At this point, I knew I would not be doing business with Glenn @ Christian Works Media but was curious to see what else I might could learn from him about this offer. If nothing else, it could serve as a good warning to others and give me some knowledge moving forward about what others may pitch.
I replied to Glenn's email that same day (1/12/22) and asked him multiple questions about what was included with that $599 price tag. I asked what would I be expected to do or provide as part of that service vs what would they do and provide. I asked for examples of the display and whatever the magazine exposure would be. The fact he called it out as "quarter page size" suggests to me that it would be some kind of ad. There were other questions about what outcome I could expect to see from their services and how I would be able to recognize those results. And as my usual routine, I asked if he could either provide me with references for other authors I could speak with who have used their services in the past or if he could pass my contact info along to a previous customer who might be willing to speak with me. I didn't go as far as to say my standard "no references, no deal" but I did make a point to ask for references, which is always a good idea when someone tries to sell you anything unsolicited.

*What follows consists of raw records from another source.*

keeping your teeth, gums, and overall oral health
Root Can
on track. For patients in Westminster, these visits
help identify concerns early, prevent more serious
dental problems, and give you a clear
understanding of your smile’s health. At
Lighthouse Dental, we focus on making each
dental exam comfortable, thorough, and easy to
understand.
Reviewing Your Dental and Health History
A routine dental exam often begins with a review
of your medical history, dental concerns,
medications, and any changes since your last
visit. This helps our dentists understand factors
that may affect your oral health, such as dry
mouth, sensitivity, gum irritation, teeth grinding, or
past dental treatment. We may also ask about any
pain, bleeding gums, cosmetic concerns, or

But not to stop there, while I waited for Glenn's reply, I reached out to the Los Angeles Times Festival of Books group. This is a legit event with a very public listing that includes multiple contact avenues, one of which was booking info if you wanted to be an exhibitor at the event with a booth. I crafted a polite email to the unknown individual at the other side of the email address and simply inquired if Christian Works Media was a registered exhibitor at the event. I explained that someone from that group contacted me about basically renting space in their booth to display my book but I wanted to verify their participation before continuing any discussions with them. I provided in that email the group's name, their listed corporate address (also in California), and their website URL. I figured it might be a bit of a long shot as some groups might not be willing to disclose such information but it never hurts to ask.

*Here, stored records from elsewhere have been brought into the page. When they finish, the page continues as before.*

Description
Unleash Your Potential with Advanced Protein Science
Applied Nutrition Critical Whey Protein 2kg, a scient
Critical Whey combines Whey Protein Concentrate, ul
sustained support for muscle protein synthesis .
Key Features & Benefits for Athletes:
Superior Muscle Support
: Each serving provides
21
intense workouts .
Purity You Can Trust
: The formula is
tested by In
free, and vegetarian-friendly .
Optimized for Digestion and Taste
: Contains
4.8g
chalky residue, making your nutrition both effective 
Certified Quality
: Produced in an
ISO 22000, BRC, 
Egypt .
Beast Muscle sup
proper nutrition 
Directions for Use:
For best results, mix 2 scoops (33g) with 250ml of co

Less than 24 hours later I get a reply from someone at the Festival of Books. They confirm that Christian Works Media is NOT a registered participant for the upcoming event. The event is not for several more weeks so it might be that they simply haven't registered yet but if you aren't a confirmed participant, how can you sell slots in a booth you don't yet have for the event?

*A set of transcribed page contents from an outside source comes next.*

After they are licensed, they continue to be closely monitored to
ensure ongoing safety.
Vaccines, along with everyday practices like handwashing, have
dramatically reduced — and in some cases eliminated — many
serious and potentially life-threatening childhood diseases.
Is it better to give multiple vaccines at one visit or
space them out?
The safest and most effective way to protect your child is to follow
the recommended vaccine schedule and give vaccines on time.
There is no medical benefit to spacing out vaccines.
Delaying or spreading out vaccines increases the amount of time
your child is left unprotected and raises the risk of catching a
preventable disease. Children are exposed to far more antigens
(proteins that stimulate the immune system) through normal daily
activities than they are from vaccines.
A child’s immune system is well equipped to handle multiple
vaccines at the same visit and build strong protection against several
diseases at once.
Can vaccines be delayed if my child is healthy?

And not unsurprisingly, more than 24 hours after replying to Glenn's email, I have not received any reply. With other questionable contacts in the past, once I start questioning them on things the emails stop. If I'm not going to be a sucker that will just fork over my money with nothing but a simple email then I must be more trouble than I'm worth. Others though have replied but in some cases the replies take a few days. Some are almost immediate but not always. If Glenn replies, which I'm not expecting, I will append this post at that time but even if this attempt stops right here, right now then I am still just flabbergasted that someone would attempt to sell me on an event that they're not going to and their lack of participation can be so easily verified.
And at the time of this blog's posting, 1 week after my initial request for additional details and references, I have yet to receive a reply from Glenn Sanders with any information. It seems questioning his vague and uninformative email was too much for him.
If companies like this exist then it means the old saying of "a sucker is born every minute" must be true but in this minute, I'm not that sucker!